UK house prices rose for the first time in nine months in February as demand for homes increased in London and southern England, Hometrack said.
Prices in England and Wales advanced 0.1 per cent from the previous month, the property researcher said.
The number of new buyers registering with agents rose 14.3 per cent on the month, outpacing an 8.7 per cent increase in supply.
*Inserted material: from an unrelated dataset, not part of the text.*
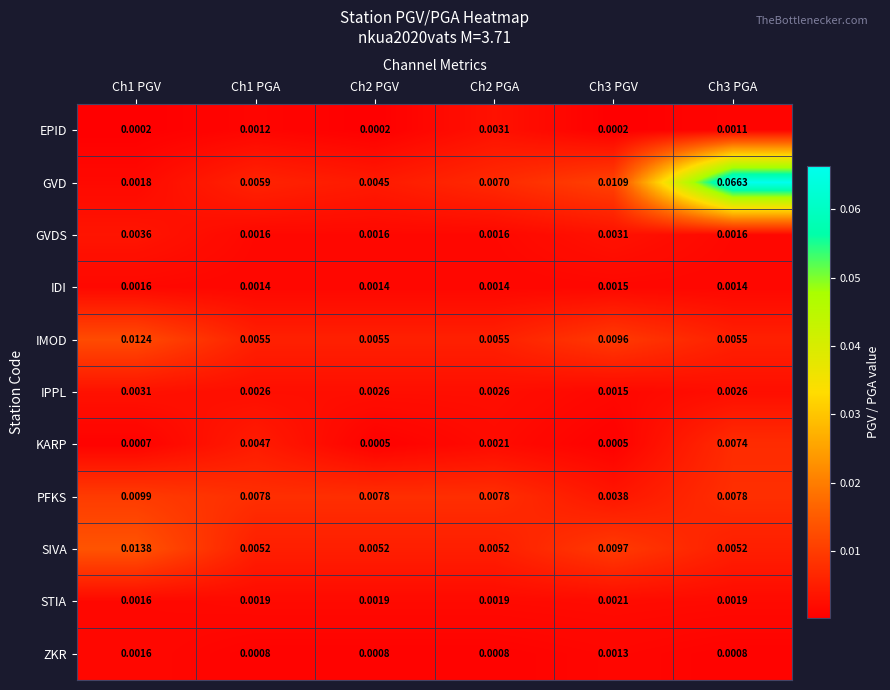

Which series changed the most between Ch1 PGV and Ch2 PGV?

SIVA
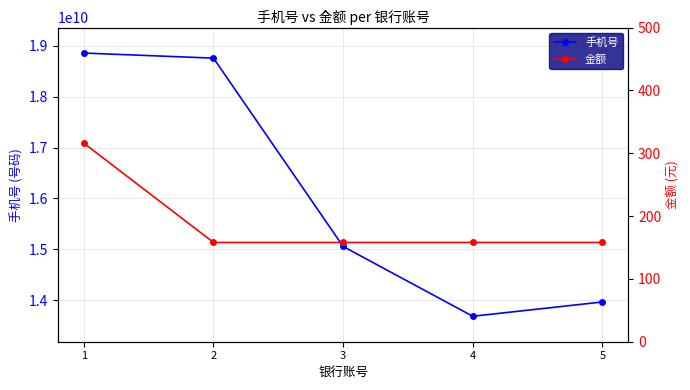

Rank the categories by 手机号 value from highest to lowest.

1, 2, 3, 5, 4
From a year earlier, values were down 0.1 per cent.
"The impetus for improved market conditions and higher prices has been driven by London and the home counties of southern England, where there is the greatest mismatch between supply and demand," said Hometrack's Richard Donnell.
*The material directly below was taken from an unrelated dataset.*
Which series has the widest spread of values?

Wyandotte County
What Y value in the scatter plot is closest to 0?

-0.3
"We expect demand for housing to continue to grow as we move into spring."
While higher inflation has squeezed households, the Bank of England's Funding-for-Lending Scheme has boosted credit availability, with policymaker Paul Fisher noting that mortgage activity is beginning to revive.
Nationwide Building Society said last week that house prices rose in February and there were reasons for "cautious optimism".
In London, values rose 0.3 per cent last month, Hometrack said. New buyer registrations in the capital rose 18.5 per cent.
But the strength of the economic recovery remains uncertain, with a Markit Economics index showing manufacturing shrank in February as new orders plunged. The same day, the Bank of England said mortgage approvals declined in January.